Каэтана со все возрастающим восторгом следила за его метаморфозами. Начинала ли она узнавать? Да, конечно…

— Я долгое время следил за твоими приключениями. Ну в самом начале, признаться, ты меня интересовала не больше, чем все остальные. Но с определенного момента ты стала совершенно непредсказуема и сделала то, чего, по всем прогнозам, сделать не могла. Сейчас ты мне, конечно, скажешь, что в одиночку никогда бы не справилась, — и это тоже будет правдой. Но вторую часть правды ты вслух не произнесешь. А заключается она в том, что те люди, которым было под силу изменить ход событий, собрались именно около тебя. А больше их никто бы в это путешествие сдвинуть не смог. Более того, ты сама, дорогая Каэ, страшно изменилась за время этого короткого странствия. Многое постигла, многое узнала, многое поняла заново.

— Верно, — согласилась Каэтана.

Она чувствовала, что близка к разгадке и ей не хватает штришка, крохотной детали, чтобы восстановить целое.
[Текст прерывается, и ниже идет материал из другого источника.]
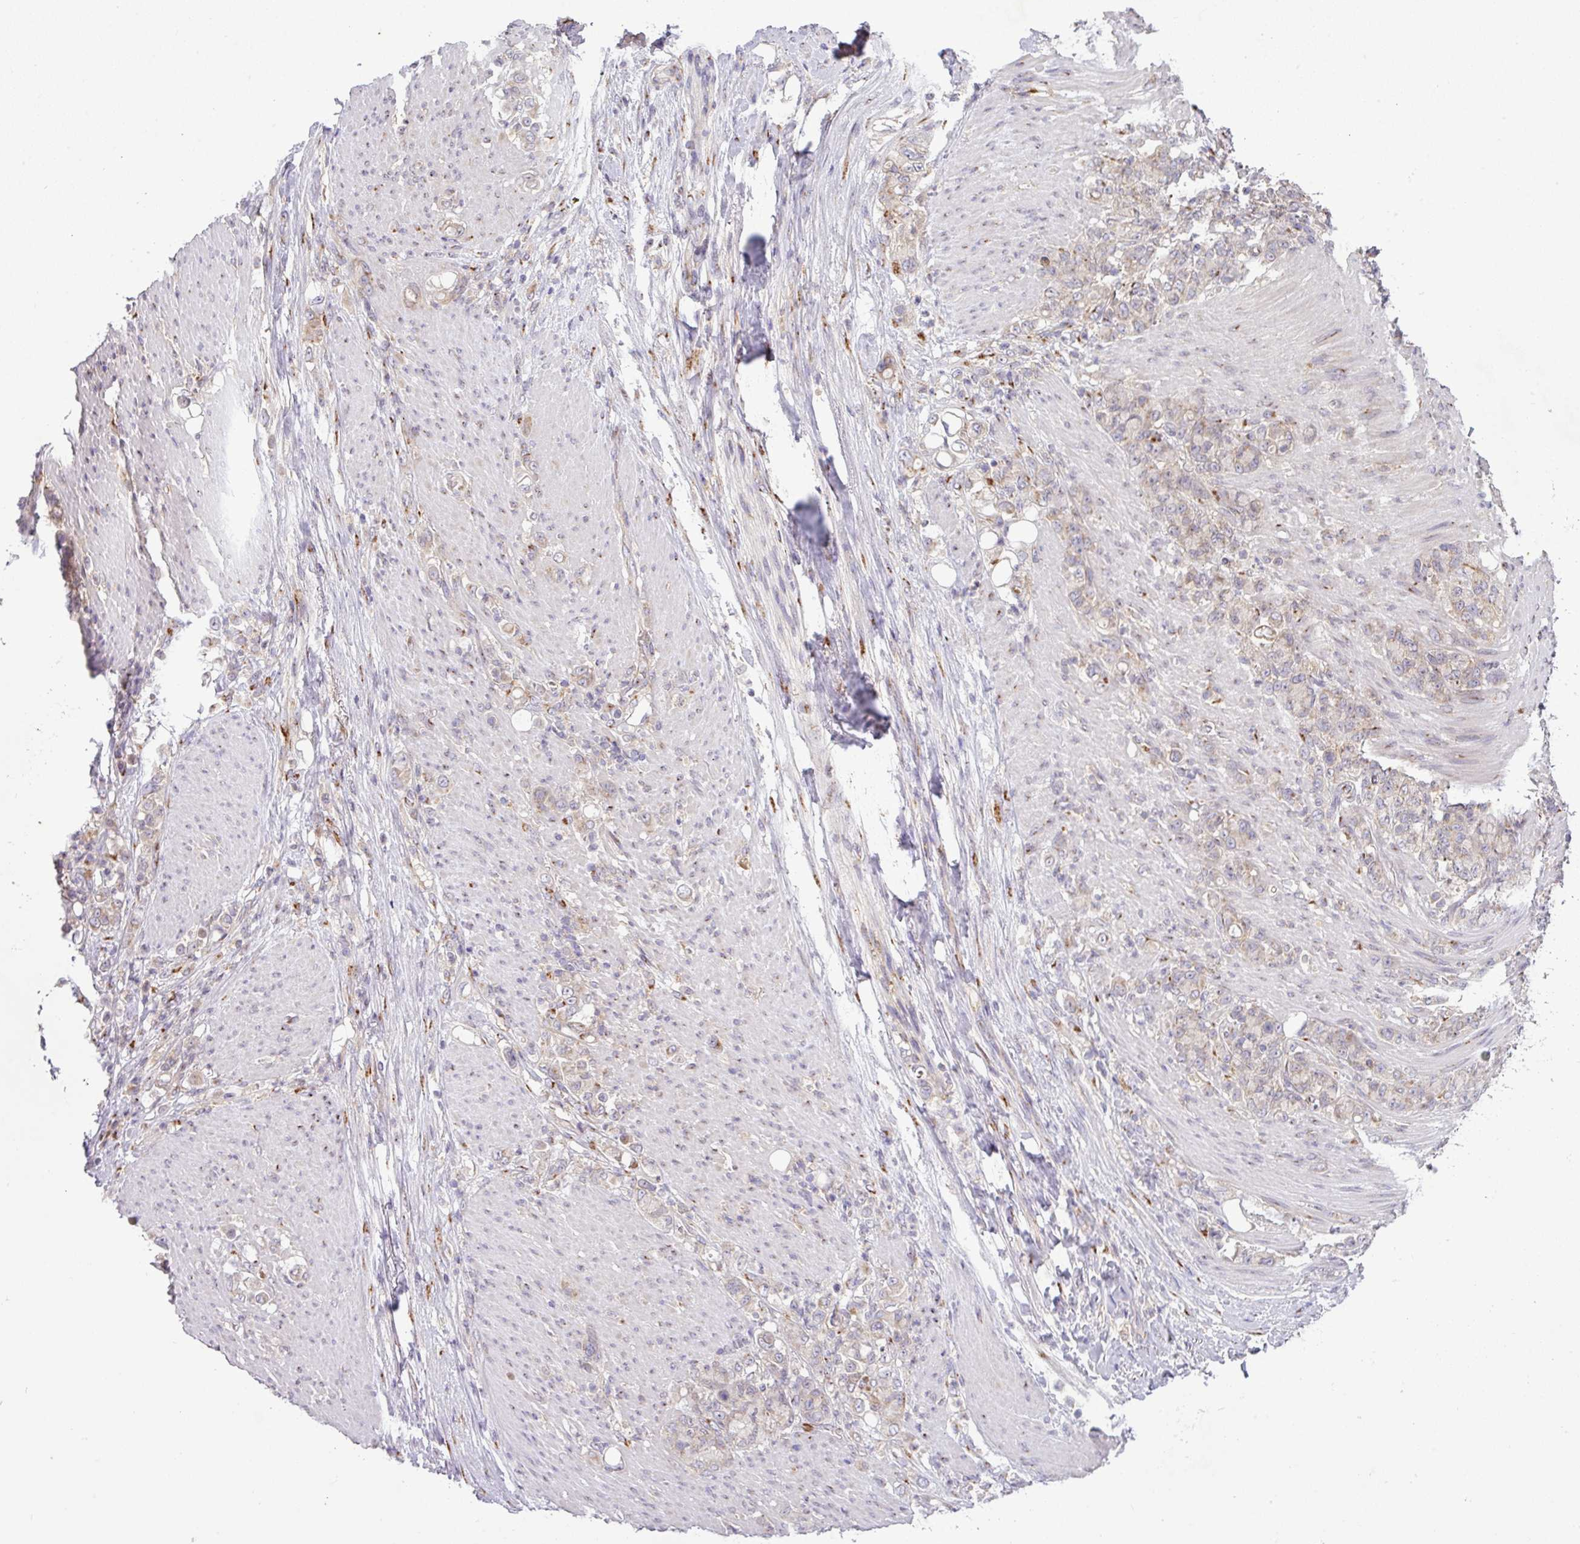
{"staining": {"intensity": "weak", "quantity": "<25%", "location": "cytoplasmic/membranous"}, "tissue": "stomach cancer", "cell_type": "Tumor cells", "image_type": "cancer", "snomed": [{"axis": "morphology", "description": "Adenocarcinoma, NOS"}, {"axis": "topography", "description": "Stomach"}], "caption": "Stomach cancer (adenocarcinoma) was stained to show a protein in brown. There is no significant positivity in tumor cells.", "gene": "VTI1A", "patient": {"sex": "female", "age": 79}}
— Благодаря тебе бессмертные поняли или вот-вот поймут, что это самое зло, о котором столько было говорено, все-таки существует. И они вынуждены будут принять решение, потому что жить с таким знанием и никак его не использовать невозможно, хотя такое искушение то и дело у кого-нибудь возникает.

Каэ с любопытством уставилась на толстяка. Тот как раз пытался установить, какое количество пальцев оптимальнее всего иметь на левой руке. Он склонялся к семи, а сама рука — к полной свободе выбора и отсутствию ограничений, отчего пальцы на ней росли с дикой скоростью, как грибы после дождя. Толстяк досадливо поморщился и принялся запихивать лишние отростки обратно в конечность получалось не ахти.

— Знаешь, когда ты меня заинтересовала? Когда я понял, что ты единственная из всех ныне существующих бессмертных сочетаешь в себе качества личности и вечности. Ведь только об истине и любви можно так сказать: вечные истины и вечная любовь… К сожалению, Любви на Арнемвенде с некоторых пор нет.

Он печально посмотрел на Каэтану своими разноцветными глазами, словно стремился открыть еще что-то новое для себя в ее бледном и напряженном лице.

— Я вечен, но я не личность. Меня даже не овеществляют — у меня нет ни лица, ни характера. Я везде и всюду, но не могу ничего предпринять, ничего изменить, хотя все возможности для этого у меня есть: я нахожусь одновременно и вне событий, и внутри них. Согласись — редкое качество.

— Мне сказали, ты сам себя создал.

— Этого мало, дорогая Каэ, очень мало. Ты, конечно, можешь возразить, что это самое главное, так сказать, первый шаг, который определяет направление пути…

— И возражу.

— Но я не об этом, — буквально взмолился толстяк. — Без твоей помощи мне никогда не пройти всей дороги. Только ты знаешь, как это делается. Я видел, как ты прибыла на Арнемвенд — обычной девочкой, без опыта, без знаний, попросту без памяти. И шаг за шагом ты воссоздавала из праха и пепла давно погибшую богиню, на возвращение которой никто уже и не смел надеяться. Ты сотворила себя, причем — поверь мне, я знаю, что говорю, — теперешняя во много крат сильнее и могущественнее той прежней. И ты нужна мне…

— Понимаю, — сказала она. — Правда, понимаю. Я это почувствовала на себе.

— Благодарность — редкое качество у любого существа, особенно у божественного, — заметил толстяк в пространство. — Мне нужно стать самим собой, и за это я готов заплатить положенную цену.

Именно в эту секунду Каэ и узнала его, точнее, не узнала, а поняла всем своим существом правильность безумных своих догадок и предположений. А поняв, исполнилась уважения.

— Я одновременно везде, — продолжал между тем странный посетитель, — и это очень затрудняет мне пребывание в каком-нибудь конкретном месте в данную секунду. Я знаю все обо всем — и этого знания так много, что очень часто я упускаю из виду самое важное, отвлекаясь на мелочи.